Tails OS can be started from any computer, you can have it on keychain ready to be deployed in a couple of minutes. Its installation is fairly simple if you follow the guide on the project’s website. It also comes with secure pre-installed apps such as the email client Thunderbird.

Other operating systems worth mentioning include Qubes OS which Edward Snowden praised as the most secure Linux distribution, or Whonix. These provide a more desktop-like feel.

Browsers

The Tor browser, which is available for download on all operating systems, including Mac OS and Windows, is certainly the most robust solution, however, most companies will not allow you to user their services through Tor, try creating a Google account through Tor and you will see what happens. Big tech does not want you to be able to browse the internet anonymously.

Another browser worth mentioning is DuckDuckGo’s latest addition, a surprisingly responsive android browser that blocks trackers and has the benefit of grading websites’ privacy levels on a scale of D to A. It will also limit what websites and search engines like Google can collect about you. DuckDuckGo offers also a search engine that takes your privacy seriously, in contrast to Google’s.

Mozilla’s Firefox, likewise, is feature-rich and considered to be a robust alternative to Google Chrome and Safari, it blocks trackers by default. 

Payments

This one is tricky. The international financial system is designed in such a way that it is very difficult to make untraceable payments, however, there is one particular cryptocurrency that allows you to make completely anonymous payments internationally. Monero. Among the thousands of cryptocurrencies available, Monero stands out as a nightmare for anyone who would seek to identity where a payment has come from. Creating a Monero wallet is very easy to do, there are physical wallets and mobile wallets (android apps) that allow you to hold this currency without prior registration. In practice, the person sending you the funds can purchase Monero through one of the many exchanges available, transfer it to your Monero address and bam! Now you are rich (or maybe not) and can exchange these Moneros for real dollars before withdrawing the funds to your bank account. This could prove useful in many banana republics where the authorities can build a case around being funded from abroad, as was the case with journalist Khaled Drareni in Algeria. There will be no way for said authorities to determine where the money originated from.

Email service

The Swiss-based open-source Protonmail offers a credible alternative to popular but prying email services, it is free and offers end-to-end encryption. Opening an account is very easy and no personal information is required to do so.

VPNs and equivalents

Orbot for android forces all your network traffic through the Tor network. It can be used similarly to a VPN without having to resort to VPNs which tend to be for-profit businesses and have to comply by their jurisdictions’ laws.
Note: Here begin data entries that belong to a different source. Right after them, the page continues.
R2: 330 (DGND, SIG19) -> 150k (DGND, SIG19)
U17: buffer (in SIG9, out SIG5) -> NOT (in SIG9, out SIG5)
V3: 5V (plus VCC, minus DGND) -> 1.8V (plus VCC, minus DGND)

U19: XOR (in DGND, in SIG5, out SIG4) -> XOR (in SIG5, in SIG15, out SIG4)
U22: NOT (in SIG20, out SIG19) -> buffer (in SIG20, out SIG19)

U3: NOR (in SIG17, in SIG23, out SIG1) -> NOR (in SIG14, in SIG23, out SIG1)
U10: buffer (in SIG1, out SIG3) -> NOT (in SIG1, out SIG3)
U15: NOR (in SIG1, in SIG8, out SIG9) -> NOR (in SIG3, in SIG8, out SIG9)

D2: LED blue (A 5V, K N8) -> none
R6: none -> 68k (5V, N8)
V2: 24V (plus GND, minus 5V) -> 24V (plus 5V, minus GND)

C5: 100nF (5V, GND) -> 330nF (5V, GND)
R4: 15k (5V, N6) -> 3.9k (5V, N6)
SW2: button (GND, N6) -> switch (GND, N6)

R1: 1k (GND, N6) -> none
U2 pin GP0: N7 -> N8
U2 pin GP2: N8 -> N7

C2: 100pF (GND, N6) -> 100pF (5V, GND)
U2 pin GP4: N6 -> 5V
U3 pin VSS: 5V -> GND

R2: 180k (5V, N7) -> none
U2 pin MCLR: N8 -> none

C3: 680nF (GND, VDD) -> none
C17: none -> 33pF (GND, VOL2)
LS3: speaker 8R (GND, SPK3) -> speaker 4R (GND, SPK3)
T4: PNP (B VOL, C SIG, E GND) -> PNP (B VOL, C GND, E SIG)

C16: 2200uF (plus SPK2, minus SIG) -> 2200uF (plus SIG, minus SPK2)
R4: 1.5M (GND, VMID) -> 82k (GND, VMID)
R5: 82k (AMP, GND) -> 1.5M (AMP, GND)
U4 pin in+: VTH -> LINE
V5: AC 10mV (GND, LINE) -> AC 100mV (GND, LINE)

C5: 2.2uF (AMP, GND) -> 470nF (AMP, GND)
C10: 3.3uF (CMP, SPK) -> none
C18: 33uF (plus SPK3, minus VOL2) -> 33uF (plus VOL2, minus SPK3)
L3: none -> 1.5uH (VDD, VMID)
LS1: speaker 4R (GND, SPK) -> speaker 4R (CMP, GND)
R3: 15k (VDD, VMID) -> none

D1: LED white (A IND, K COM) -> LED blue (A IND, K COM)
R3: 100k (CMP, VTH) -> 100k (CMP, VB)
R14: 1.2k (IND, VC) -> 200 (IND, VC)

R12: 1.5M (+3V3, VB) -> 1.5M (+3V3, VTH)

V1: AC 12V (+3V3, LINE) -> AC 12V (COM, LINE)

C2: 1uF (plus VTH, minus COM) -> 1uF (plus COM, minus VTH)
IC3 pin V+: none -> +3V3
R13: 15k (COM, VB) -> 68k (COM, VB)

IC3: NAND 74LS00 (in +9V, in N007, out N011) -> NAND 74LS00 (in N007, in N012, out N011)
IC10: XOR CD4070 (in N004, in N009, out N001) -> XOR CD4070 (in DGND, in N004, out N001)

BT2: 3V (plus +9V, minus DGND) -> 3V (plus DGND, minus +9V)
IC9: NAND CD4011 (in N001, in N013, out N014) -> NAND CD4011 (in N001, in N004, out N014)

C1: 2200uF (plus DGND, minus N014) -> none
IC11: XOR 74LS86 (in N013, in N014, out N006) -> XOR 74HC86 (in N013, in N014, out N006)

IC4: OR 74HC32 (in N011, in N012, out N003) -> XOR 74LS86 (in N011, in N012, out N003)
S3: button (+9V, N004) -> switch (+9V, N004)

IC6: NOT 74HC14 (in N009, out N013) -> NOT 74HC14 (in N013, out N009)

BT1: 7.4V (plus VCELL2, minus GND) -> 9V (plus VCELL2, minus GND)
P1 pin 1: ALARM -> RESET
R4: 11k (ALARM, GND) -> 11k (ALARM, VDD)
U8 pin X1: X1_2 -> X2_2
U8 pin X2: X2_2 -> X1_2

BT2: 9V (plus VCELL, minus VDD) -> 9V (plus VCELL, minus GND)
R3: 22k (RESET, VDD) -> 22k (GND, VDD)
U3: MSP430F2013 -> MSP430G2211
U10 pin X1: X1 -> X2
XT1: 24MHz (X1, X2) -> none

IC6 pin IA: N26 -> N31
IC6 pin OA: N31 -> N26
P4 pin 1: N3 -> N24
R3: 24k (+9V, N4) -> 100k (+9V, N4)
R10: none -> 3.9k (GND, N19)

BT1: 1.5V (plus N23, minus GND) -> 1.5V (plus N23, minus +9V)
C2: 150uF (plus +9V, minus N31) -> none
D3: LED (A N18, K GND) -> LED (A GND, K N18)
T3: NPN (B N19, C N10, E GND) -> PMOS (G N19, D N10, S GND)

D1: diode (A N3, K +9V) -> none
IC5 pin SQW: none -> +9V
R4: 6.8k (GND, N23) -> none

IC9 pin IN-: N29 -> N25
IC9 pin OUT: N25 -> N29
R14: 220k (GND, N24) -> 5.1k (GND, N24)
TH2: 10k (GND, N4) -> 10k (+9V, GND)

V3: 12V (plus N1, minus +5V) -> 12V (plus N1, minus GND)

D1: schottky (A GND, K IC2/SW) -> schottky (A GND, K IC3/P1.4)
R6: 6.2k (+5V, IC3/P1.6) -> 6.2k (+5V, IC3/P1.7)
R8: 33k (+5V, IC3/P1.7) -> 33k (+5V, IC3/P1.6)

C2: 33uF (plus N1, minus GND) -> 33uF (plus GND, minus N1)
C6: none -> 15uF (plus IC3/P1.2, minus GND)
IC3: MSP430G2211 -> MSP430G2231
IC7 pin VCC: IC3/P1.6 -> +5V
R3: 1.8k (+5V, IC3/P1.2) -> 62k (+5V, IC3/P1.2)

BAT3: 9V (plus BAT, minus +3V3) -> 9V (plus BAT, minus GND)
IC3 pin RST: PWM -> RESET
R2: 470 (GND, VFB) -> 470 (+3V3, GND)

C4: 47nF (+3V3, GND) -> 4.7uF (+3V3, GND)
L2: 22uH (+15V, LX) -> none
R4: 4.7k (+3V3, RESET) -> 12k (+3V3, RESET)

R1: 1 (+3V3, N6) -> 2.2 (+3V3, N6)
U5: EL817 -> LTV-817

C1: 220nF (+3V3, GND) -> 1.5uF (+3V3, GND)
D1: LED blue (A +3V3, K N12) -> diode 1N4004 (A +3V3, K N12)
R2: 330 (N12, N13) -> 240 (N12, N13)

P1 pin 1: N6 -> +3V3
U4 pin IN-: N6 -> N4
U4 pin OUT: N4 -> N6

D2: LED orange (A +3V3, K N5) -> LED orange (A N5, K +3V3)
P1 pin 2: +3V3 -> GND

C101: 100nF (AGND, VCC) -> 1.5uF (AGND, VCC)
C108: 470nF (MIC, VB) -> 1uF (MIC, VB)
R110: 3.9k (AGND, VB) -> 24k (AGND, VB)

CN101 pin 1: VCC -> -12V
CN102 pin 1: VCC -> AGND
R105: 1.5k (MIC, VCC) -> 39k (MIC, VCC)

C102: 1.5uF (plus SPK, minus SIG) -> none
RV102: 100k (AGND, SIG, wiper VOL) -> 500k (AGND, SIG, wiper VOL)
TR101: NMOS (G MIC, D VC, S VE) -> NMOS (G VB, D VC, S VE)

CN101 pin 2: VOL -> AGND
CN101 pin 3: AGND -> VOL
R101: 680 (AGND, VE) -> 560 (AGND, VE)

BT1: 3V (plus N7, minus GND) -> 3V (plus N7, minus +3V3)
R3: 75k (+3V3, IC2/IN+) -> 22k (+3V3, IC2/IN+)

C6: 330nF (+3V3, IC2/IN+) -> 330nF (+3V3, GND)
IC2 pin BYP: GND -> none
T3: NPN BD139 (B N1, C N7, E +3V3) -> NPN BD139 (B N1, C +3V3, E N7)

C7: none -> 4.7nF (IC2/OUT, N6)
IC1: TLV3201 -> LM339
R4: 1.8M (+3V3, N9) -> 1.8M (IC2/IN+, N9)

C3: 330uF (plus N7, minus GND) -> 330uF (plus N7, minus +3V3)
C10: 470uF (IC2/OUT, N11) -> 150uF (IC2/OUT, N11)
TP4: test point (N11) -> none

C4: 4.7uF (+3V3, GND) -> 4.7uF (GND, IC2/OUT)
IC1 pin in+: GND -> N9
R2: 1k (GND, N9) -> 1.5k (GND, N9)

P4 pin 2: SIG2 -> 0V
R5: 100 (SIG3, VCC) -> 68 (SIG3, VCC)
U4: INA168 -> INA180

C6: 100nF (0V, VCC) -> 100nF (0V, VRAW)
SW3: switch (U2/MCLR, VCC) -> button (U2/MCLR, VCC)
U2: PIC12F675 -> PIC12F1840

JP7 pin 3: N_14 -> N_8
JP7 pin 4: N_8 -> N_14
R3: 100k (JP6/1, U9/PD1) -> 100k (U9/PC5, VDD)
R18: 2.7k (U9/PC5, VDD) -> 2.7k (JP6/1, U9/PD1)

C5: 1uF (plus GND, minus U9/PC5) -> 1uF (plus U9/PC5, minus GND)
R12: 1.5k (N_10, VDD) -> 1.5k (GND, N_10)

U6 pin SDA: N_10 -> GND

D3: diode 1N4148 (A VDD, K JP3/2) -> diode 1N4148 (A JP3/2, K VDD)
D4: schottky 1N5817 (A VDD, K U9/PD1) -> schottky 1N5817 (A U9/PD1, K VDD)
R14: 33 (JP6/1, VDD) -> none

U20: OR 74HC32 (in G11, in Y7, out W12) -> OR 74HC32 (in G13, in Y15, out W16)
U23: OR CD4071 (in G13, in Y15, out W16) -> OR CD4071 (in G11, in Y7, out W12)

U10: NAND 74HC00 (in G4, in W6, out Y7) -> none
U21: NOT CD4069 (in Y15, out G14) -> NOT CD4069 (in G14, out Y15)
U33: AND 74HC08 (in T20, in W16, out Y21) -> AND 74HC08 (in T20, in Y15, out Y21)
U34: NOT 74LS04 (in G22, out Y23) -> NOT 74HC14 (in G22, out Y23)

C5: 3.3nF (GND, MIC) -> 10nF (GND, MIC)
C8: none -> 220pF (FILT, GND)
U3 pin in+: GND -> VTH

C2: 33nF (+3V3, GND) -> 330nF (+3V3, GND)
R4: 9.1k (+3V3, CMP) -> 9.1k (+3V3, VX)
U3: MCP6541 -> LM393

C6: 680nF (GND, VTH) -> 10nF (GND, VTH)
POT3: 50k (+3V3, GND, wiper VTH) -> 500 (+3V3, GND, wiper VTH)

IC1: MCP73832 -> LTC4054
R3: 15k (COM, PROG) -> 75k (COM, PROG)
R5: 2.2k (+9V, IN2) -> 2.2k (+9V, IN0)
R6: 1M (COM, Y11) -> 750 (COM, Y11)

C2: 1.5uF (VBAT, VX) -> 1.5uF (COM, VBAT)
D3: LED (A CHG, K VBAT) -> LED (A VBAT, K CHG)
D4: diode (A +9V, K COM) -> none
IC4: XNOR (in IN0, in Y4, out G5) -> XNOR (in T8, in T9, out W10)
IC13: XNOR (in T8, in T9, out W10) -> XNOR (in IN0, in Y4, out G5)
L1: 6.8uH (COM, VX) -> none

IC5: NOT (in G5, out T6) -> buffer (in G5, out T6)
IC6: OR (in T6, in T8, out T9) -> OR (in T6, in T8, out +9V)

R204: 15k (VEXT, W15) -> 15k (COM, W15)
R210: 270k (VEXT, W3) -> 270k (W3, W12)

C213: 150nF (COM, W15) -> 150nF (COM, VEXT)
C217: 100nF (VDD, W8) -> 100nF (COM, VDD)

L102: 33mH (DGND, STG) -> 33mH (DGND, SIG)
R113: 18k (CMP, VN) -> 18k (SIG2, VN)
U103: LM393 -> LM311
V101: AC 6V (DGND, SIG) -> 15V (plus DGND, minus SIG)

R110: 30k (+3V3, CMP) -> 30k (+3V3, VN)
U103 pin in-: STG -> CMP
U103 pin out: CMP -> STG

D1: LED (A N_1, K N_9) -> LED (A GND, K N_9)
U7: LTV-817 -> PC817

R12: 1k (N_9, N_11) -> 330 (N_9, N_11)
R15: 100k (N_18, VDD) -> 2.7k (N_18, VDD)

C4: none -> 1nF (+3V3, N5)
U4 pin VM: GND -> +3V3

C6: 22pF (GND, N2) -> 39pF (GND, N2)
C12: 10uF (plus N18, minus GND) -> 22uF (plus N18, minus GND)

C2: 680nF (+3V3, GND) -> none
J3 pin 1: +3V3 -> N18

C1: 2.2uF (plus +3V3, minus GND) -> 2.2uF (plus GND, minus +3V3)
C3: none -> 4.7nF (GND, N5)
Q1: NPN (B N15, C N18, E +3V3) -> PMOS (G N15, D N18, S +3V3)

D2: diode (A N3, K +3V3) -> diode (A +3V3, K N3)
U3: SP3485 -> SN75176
ProtonVPN, of the Protonmail family, is also a decent alternative to Tor. When asked about its disclosure policy when requests are made by foreign law enforcement agencies, Edward Shone, the company’s PR manager, reassured the Algiers Herald on how it handles such requests, stating “we are only able to cooperate or share data with foreign law enforcement where requests are made through official channels and approved by the Swiss authorities. This means that without proper vetting from the Swiss authorities, we cannot respond to any law enforcement requests. However, our use of end to end encryption and our no-logs policy means that even if law enforcement requests are approved, there is little useful information that we would be able to share”.

ProtonVPN, offers a free plan which would route your online activity through Japan, the Netherland and the U.S, if you want more country options you would have to upgrade to a paid plan.

Finally, PrivacyTools.io is a good resource at the disposal of anyone seeking to mitigate the risks associated with their online activity. PrivacyTools lists the available tools by category, some of which we haven’t mentioned in this article, for instance how to purchase a domain name and hosting anonymously.